Deployment operations involve research vessels affiliated with NOAA Ship Ronald H. Brown, RV Revelle, RV Melville, RRS James Cook, and regional fleets from JAMSTEC and CSIRO. Logistics coordinate port calls in Honolulu, Papeete, Lima, Guayaquil, and Suva, with support from national agencies including National Oceanic and Atmospheric Administration, Japan Agency for Marine-Earth Science and Technology, Instituto del Mar del Perú, and Servicio Nacional de Meteorología e Hidrología del Perú. Maintenance cruises address biofouling, instrument drift, and mooring failures documented in reports by Pacific Marine Environmental Laboratory and Scripps Institution of Oceanography. Emergency responses have relied on assets like NOAA Ship Oscar Elton Sette and international salvage partnerships coordinated through Intergovernmental Oceanographic Commission.
Real-time and delayed-mode data streams feed centers including European Centre for Medium-Range Weather Forecasts, National Centers for Environmental Prediction, Japan Meteorological Agency, and research groups at National Center for Atmospheric Research, Scripps Institution of Oceanography, Geophysical Fluid Dynamics Laboratory, and Lamont–Doherty Earth Observatory. Applications span seasonal forecasting of El Niño, seasonal fisheries advisories used by Peruvian Navy, drought monitoring supporting Food and Agriculture Organization, and coupled model validation for projects like CMIP and IPCC assessments. Datasets are integrated with satellite retrievals from Aqua (satellite), Jason-3, and scatterometer missions such as ASCAT to improve ocean state estimates in operational products produced by National Oceanic and Atmospheric Administration and European Union Copernicus Programme.

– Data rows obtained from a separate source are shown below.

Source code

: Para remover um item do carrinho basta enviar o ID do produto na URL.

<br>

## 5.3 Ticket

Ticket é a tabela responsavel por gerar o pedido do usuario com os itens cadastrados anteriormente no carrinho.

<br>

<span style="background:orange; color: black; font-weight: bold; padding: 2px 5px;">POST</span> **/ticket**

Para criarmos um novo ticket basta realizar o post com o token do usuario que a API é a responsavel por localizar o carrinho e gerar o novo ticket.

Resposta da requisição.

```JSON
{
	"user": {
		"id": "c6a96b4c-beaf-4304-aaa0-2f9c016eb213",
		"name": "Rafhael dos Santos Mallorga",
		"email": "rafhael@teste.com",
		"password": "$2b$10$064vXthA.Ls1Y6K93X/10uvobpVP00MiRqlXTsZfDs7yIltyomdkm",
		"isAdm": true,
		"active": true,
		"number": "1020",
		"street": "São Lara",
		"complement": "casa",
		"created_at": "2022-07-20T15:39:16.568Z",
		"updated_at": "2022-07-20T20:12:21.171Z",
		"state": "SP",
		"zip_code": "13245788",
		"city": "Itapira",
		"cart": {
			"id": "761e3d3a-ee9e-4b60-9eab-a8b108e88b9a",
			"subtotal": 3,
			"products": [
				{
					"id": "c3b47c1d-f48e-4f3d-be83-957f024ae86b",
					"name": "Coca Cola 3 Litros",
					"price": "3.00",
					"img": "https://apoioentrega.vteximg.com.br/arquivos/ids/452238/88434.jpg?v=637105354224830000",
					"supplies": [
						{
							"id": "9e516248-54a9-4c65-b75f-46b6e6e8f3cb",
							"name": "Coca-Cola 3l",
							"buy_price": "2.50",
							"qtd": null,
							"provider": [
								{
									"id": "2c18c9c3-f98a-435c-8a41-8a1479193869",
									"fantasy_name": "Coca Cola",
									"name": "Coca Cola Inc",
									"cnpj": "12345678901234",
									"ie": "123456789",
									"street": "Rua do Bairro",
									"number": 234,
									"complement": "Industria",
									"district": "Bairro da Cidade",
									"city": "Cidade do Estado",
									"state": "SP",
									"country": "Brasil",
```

The array has yielded seminal insights into thermocline dynamics, equatorial wave propagation, and air–sea interactions that underpin El Niño–Southern Oscillation variability, cited in studies by teams at Scripps Institution of Oceanography, Lamont–Doherty Earth Observatory, Woods Hole Oceanographic Institution, Geophysical Fluid Dynamics Laboratory, and University of Washington. Its long-term records contributed to improved predictions in seasonal forecasting centers such as International Research Institute for Climate and Society and operational improvements at National Oceanic and Atmospheric Administration and Japan Meteorological Agency. The observing system influenced design of later networks including Argo and the Global Ocean Observing System, and has been referenced in international assessments by Intergovernmental Panel on Climate Change and policy discussions at the United Nations Framework Convention on Climate Change.